■ **Challenge 1**
In the passage on pollen grain detection, why are detections of partially visible grains at the edges of a sample discarded rather than counted toward the success rate? Answer in one to three sentences.
■ **Challenge 2**
Carry on the passage on pollen grain detection, starting after its final sentence.

■ **Given passage**
In the case of the Faster R-CNN model, the FPN-based RPN uses pyramid levels from 2–5 and a single square aspect ratio, with a minimum anchor size of 32 pixels. With these parameters, the training process of this model took 3 hours and 31 minutes.

In the RetinaNet model, the FPN described in [25] was used as the backbone network. We configured the model to consider a single squared anchor per location, spanning 3 sub-octave scales on Pyramid Levels 3–7. The focal loss parameters were adjusted to the recommended values in [26], and the smooth L1 loss beta for bounding box regression was set to 0.11. In this case, the adjustment of the model required 3 hours and 25 minutes.

3.3 Single vs. z-stacked samples

In a typical multiclass object detection application, performance metrics are calculated on a single image per sample, in which all present objects are visible and labelled. In our task, the use of a single image per sample could result in undetected grains for that sample, due to the invisibleness of the grain in the chosen focal plane, or the impossibility of grain classification due to its level of blur.

Image based pollen detection should consider various images included in the z-stack, which eliminates the need to determine an appropriate focal plane. However, this strategy generates handicaps when determining overlap between a detection and the stored ground truth bounding box associated to other focal plane (Fig. 4a), or when applying non-maximum suppression (NMS) algorithms to the z-stack of a sample that contains high overlapping grains visible in distant focal planes (Fig. 4b). Besides, in the classification step, the highest score class of a grain could vary when analysing the z-stack images, as Fig. 5 illustrates. Therefore, it may be necessary to add a decision algorithm, such as majority voting or based on confidence levels.

To evaluate the impact that using multiple focal planes has on the performance, in comparison with the use of a single image, we have created a test set containing one image per sample. In this set, the image chosen for each sample is the one that contains the largest number of labelled grains in the database. In a real situation, the automatic determination of the most suitable plane is not a simple or robust task, given the high variability of the image space. Therefore, the results on this set should be understood as those that would be obtained with the best possible focal plane of each sample.

3.4 Performance assesment

In object detection, Intersection over Union (IoU) is used both to eliminate redundant detections in NMS algorithms and to measure the accuracy of a detection proposal. This parameter reaches a value of 1.0 when the proposal is perfectly overlapped with the ground truth bounding box, and a minimum value of 0.5 is usually considered a good object detection [10].

When addressing detection, a proposal is considered a success (TP, true positive) when localisation is a success and the predicted class matches that specified in the annotation. However, an error in the assigned class can still be used to estimate the total pollen concentration, so we will name this detections wrong class (WC). Finally, as is commonly accepted, a false positive (FP) accounts for background or other structures detected as grain and a false negative (FN) implies an undetected grain present in the sample.

In this work, true positive detections generated at the edges of the sample, associated with partially visible grains, are discarded and do not contribute to the success rate. Nevertheless, in order to provide a complete view of the system performance, these detections are identified as $TP_{E}$ if they overlap with a grain present at the edge of the sample. Otherwise, are counted as a FP. Partial grains in a sample should be discarded because in sequential operation they must be suppressed by the NMS algorithm in the adjacent sample.

■ **Data provided**
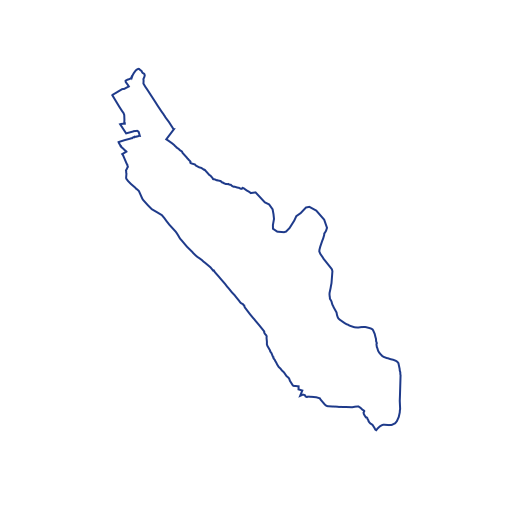 outline of Bralostita, Dolj, Romania, rotated 33°
{"feature_id": "2599482B80334443229392", "entity_name": "Bralostita", "entity_type": "district", "adm_level": 2, "iso_a3": "ROU", "parent_name": "Romania", "parent_adm1": "Dolj", "projection": "mercator", "projection_center": [23.509, 44.502], "detail": "fine", "context": "isolated", "style": "outline", "palette": "blue", "viewbox_px": 512, "rotation_deg": 33, "n_neighbors": 0, "source": "geoboundaries", "source_scale": "gbopen_adm2", "svg_char_len": 6048}
<svg xmlns="http://www.w3.org/2000/svg" viewBox="0 0 512 512"><g transform="rotate(33 256 256)"><path d="M451.7,336.6L451.9,334.5L452.4,332.5L452.7,331.4L453.1,330.5L453.5,329.8L454.0,328.9L454.4,328.5L455.0,327.9L459.4,325.5L461.8,323.8L463.8,320.5L464.1,317.8L463.4,313.3L461.8,309.0L460.8,307.2L460.2,305.8L455.4,299.1L452.9,294.9L442.2,277.3L441.4,276.5L440.3,274.9L439.0,273.8L437.9,272.4L434.9,269.4L434.2,268.7L433.8,268.3L432.6,267.9L431.2,267.7L430.1,267.8L427.6,268.3L424.9,269.3L422.4,269.9L421.2,270.4L417.9,271.1L416.1,271.1L414.9,270.7L414.5,270.7L413.7,270.5L413.3,270.3L411.8,269.9L410.9,269.4L410.4,269.2L409.2,268.3L408.1,267.3L407.0,266.6L405.3,264.7L404.9,264.0L404.9,263.5L404.8,263.3L403.1,262.0L401.8,260.2L400.3,258.9L398.0,256.7L394.8,254.6L393.7,254.1L392.0,254.2L390.2,254.7L386.6,255.9L385.4,256.6L383.0,258.3L380.6,260.4L378.1,261.8L376.9,262.3L373.0,263.3L371.8,263.5L370.6,263.5L369.1,263.9L366.7,264.0L360.9,263.8L359.2,263.5L358.7,263.3L357.7,262.7L356.1,261.4L354.3,259.5L349.0,256.7L348.2,256.1L346.7,255.3L345.1,254.0L344.8,253.6L343.4,252.6L341.3,251.6L340.1,250.0L339.9,249.9L338.5,248.1L337.8,246.9L336.0,242.2L335.0,239.9L334.3,238.1L333.7,236.9L328.4,227.2L327.0,225.9L326.1,225.5L316.5,222.3L314.3,221.6L312.7,220.8L308.8,219.2L306.6,217.7L305.8,216.2L304.8,213.2L303.3,207.3L302.8,204.8L302.2,202.8L301.8,201.4L301.0,199.9L301.1,198.7L301.0,196.7L300.2,193.7L293.4,188.4L281.8,185.1L274.0,185.7L271.5,188.1L270.1,195.7L268.1,200.6L268.8,205.5L268.9,214.3L267.9,219.2L266.5,220.8L260.6,224.0L255.4,223.9L253.3,220.8L250.9,215.1L247.9,211.4L244.5,207.8L238.9,205.6L234.2,206.2L221.0,202.9L217.3,206.1L216.7,205.9L216.2,206.0L215.1,205.9L212.5,206.1L208.8,205.9L208.1,206.1L207.6,206.2L207.5,207.4L206.8,207.8L206.0,208.0L204.5,208.1L204.2,208.3L203.3,208.6L203.1,208.8L201.0,209.3L200.7,209.5L200.1,209.6L199.5,210.1L198.9,210.2L197.5,210.3L196.1,210.0L194.9,210.6L194.5,210.7L193.7,210.6L193.4,211.0L192.9,211.2L192.5,211.5L192.1,211.6L191.9,211.8L191.4,212.1L190.3,212.3L189.7,212.3L189.1,212.6L188.4,212.4L188.0,212.4L187.7,212.7L187.3,212.8L186.2,212.6L185.8,212.4L185.4,212.4L184.8,212.7L183.3,213.2L182.9,213.5L182.3,213.5L181.6,214.0L180.9,214.0L180.5,214.1L180.1,214.1L178.9,214.5L178.4,214.9L178.1,214.9L177.1,214.3L174.0,213.4L172.8,213.5L168.5,212.3L167.9,212.2L166.5,211.7L165.7,211.7L165.6,212.0L162.2,211.9L160.0,212.6L156.3,212.9L154.9,212.5L151.5,213.5L150.5,213.7L149.9,213.3L149.8,212.9L149.6,212.5L147.9,212.1L147.1,212.0L146.2,211.6L145.5,211.6L144.3,211.1L143.4,210.9L138.2,209.5L137.6,209.1L137.2,208.8L136.9,208.7L134.6,208.7L132.7,208.3L130.3,208.3L130.1,208.1L128.0,207.8L127.0,207.5L124.4,207.2L119.6,207.0L117.2,207.0L118.1,194.3L117.7,194.5L117.2,194.3L109.9,191.0L104.4,189.0L103.4,188.4L102.4,188.1L101.5,187.6L98.1,186.3L91.4,183.4L88.6,182.1L73.8,175.5L71.1,174.4L67.7,172.7L66.3,170.3L65.2,168.9L64.8,166.5L64.3,165.1L63.4,164.3L62.9,164.1L61.2,164.2L60.6,164.0L59.3,163.2L57.1,163.0L56.1,162.8L55.4,163.1L54.5,164.6L54.2,165.5L54.1,166.1L54.0,167.3L53.9,169.4L54.1,171.8L54.7,174.2L54.2,173.9L54.4,175.1L52.8,177.5L52.6,177.6L52.3,177.9L51.3,179.7L51.2,180.2L52.1,181.1L52.7,181.3L55.8,182.5L57.0,183.1L55.6,185.5L54.5,187.6L52.9,188.9L47.9,199.0L47.9,199.4L59.9,205.2L64.3,207.2L67.1,208.3L68.7,209.5L71.5,213.5L73.0,216.1L73.4,215.9L73.9,216.5L72.2,217.7L71.0,218.7L70.3,219.5L80.3,223.9L85.2,218.4L85.7,217.6L86.3,217.3L88.1,215.8L88.5,215.6L89.8,215.9L90.1,215.9L93.1,218.5L92.9,218.6L92.4,219.0L91.6,220.2L91.3,220.3L90.8,220.8L90.6,221.2L90.3,221.6L89.5,221.8L89.3,221.9L89.2,222.8L88.6,223.0L88.3,223.7L88.0,224.0L88.0,224.3L88.0,224.6L87.7,224.8L87.1,225.5L86.7,225.8L86.6,226.1L82.7,230.4L78.7,235.3L79.1,235.7L81.7,237.0L82.2,237.3L82.4,237.5L82.7,237.7L82.8,237.7L83.0,237.4L83.4,237.6L83.5,237.9L84.0,238.1L85.0,238.1L86.8,238.4L88.0,238.7L88.4,238.7L89.9,238.9L89.9,239.1L90.4,239.2L88.3,243.4L89.6,243.9L97.2,249.0L98.2,249.5L98.6,249.7L98.8,250.1L100.0,251.0L100.1,253.0L100.3,253.6L100.3,254.6L100.3,254.9L100.5,255.3L101.1,255.8L101.9,257.0L102.5,257.5L104.5,261.2L105.1,261.8L107.8,262.8L111.8,263.7L117.8,264.5L118.5,264.8L119.0,264.9L119.4,264.8L122.0,265.2L122.6,265.4L123.5,266.0L129.5,269.9L130.9,270.5L137.6,272.3L143.1,273.5L149.1,273.2L154.8,273.0L156.4,273.5L158.4,274.1L162.0,275.5L166.4,277.0L175.3,279.3L177.1,280.0L179.7,281.2L181.8,282.3L183.2,282.9L185.1,283.4L193.0,285.8L200.8,287.4L201.2,287.6L202.1,287.8L205.1,288.4L207.4,288.7L209.8,288.7L213.0,288.9L214.9,289.3L216.7,289.4L220.9,289.9L224.0,290.3L228.1,291.6L228.4,291.1L229.4,291.5L230.1,291.9L234.0,293.0L236.2,293.6L238.1,294.2L245.4,296.3L248.4,297.4L250.3,297.9L255.5,299.6L259.7,300.6L260.7,301.0L266.0,302.7L268.1,303.5L269.2,303.7L270.3,303.6L271.3,303.5L272.4,304.0L273.1,303.9L273.6,304.5L274.6,305.2L282.4,308.0L287.1,309.5L289.4,310.1L290.1,310.4L296.4,312.3L304.0,314.8L304.2,315.3L305.0,316.0L306.1,316.5L307.9,317.0L308.6,317.5L308.9,317.9L309.4,318.9L311.8,321.9L312.4,322.8L313.2,324.1L314.4,325.1L319.1,327.5L319.5,327.8L319.9,328.3L322.0,329.1L323.8,330.4L325.1,331.3L325.5,331.4L325.8,331.4L326.1,332.0L326.5,332.3L328.3,332.9L329.4,333.6L330.9,334.3L332.9,335.5L335.5,336.7L337.8,337.1L340.1,337.9L342.5,338.3L343.4,338.6L347.0,340.1L348.8,340.3L349.9,340.5L350.9,341.0L352.4,342.2L357.4,344.5L358.4,344.4L360.5,343.2L361.8,342.6L362.7,342.1L364.3,344.7L368.1,343.6L369.2,349.2L369.9,348.1L370.6,347.0L371.1,346.6L372.7,346.1L373.7,346.5L374.0,346.8L375.1,346.7L375.6,346.5L376.0,345.8L376.9,345.2L378.2,344.5L379.9,343.5L383.6,341.6L387.1,340.6L388.2,341.2L394.6,343.1L396.5,343.3L397.8,343.0L401.9,340.7L405.9,338.3L407.8,337.4L413.9,333.5L419.0,330.5L421.3,328.3L423.8,326.4L426.0,326.4L427.5,326.6L428.5,326.9L430.9,326.9L431.2,327.0L431.4,327.4L431.5,328.8L432.5,329.8L434.0,330.6L435.1,331.1L436.0,331.5L436.3,331.2L436.8,331.1L437.6,331.3L438.2,331.9L439.7,332.6L440.2,333.0L440.4,333.3L441.4,333.7L442.4,334.0L443.4,334.2L444.3,334.1L445.8,334.2L447.9,335.2L448.5,335.4L450.6,336.6L451.7,336.6Z" fill="none" stroke="#1e3a8a" stroke-width="2"/></g></svg>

■ **Task output 1**
Partially visible grains at the edges of a sample are discarded because, in sequential operation, they must be suppressed by the non-maximum suppression algorithm in the adjacent sample. They are still identified as TP_E when they overlap a grain at the edge, which gives a complete view of system performance.

■ **Task output 2**
Under these premises, we characterise the classification performance of adjusted models through the usual definition of Precision (P), Recall (R) and an averaged F1-score. The nature of our data set makes it virtually impossible to generate a balanced test set. The randomness of a pollen grain impact on the adherent surface results in a different number of grains in each video. Given the unbalance of the dataset, a micro averaged F1-score would not provide a correct measurement of the system performance, therefore a macro or weighted averaging of F1-score should be used.

The macro averaged F1-score ($F1_M$) calculates the arithmetic mean of the F1-scores of each class as shown in Eq. (1), thus assigning equal importance to all classes. On the other hand, a weighted averaged F1-score ($F1_W$) as shown in Eq. (2) assigns a higher importance to the classes with more grains in the data set. In both equations $N_{cls}$ is the number of classes in the experiment, $F1_i$ is the F1-score of the i-th class, N is the total number of grains to be detected and $N_i$ is the number of grains to be detected in the i-th class.

$$\begin{aligned} F1_M = \frac{1}{N_{cls}}\sum \limits _{i=1}^{N_{cls}}{F1_i} \end{aligned}$$

(1)

$$\begin{aligned} F1_W = \frac{1}{N}\sum \limits _{i=1}^{N_{cls}}{N_i\cdot F1_i} \end{aligned}$$

(2)

Both forms of F1 averaging are interesting in this case. On the one hand, pollen types with small grains tend to be more numerous and difficult to locate than large grains, which would incline us to choose the weighted version of the parameter. But on the other hand, this metric could hide an anomalous performance in some pollen types less represented in the test set. Therefore, we will use both metrics to decide which model performs more robustly. Obviously, WC detections are counted as FP when performing multi-class performance analysis.

The location correctness is expressed by the average IoU value between each bounding box generated with respect to the ground truth box stored in the database.

3.5 Managing z-stacked samples

The response of both network models after processing an image is a list of object proposals (given by bounding boxes), with an associated class and confidence score. Therefore, after processing an image of the z-stack, with a confidence cut-off of 0.75, and applying NMS to the list of detections, ideally we obtain a single proposal for each grain identifiable in the image. The NMS algorithm has been configured to rule out non-maximum score detections with an IoU overlap threshold of 0.5.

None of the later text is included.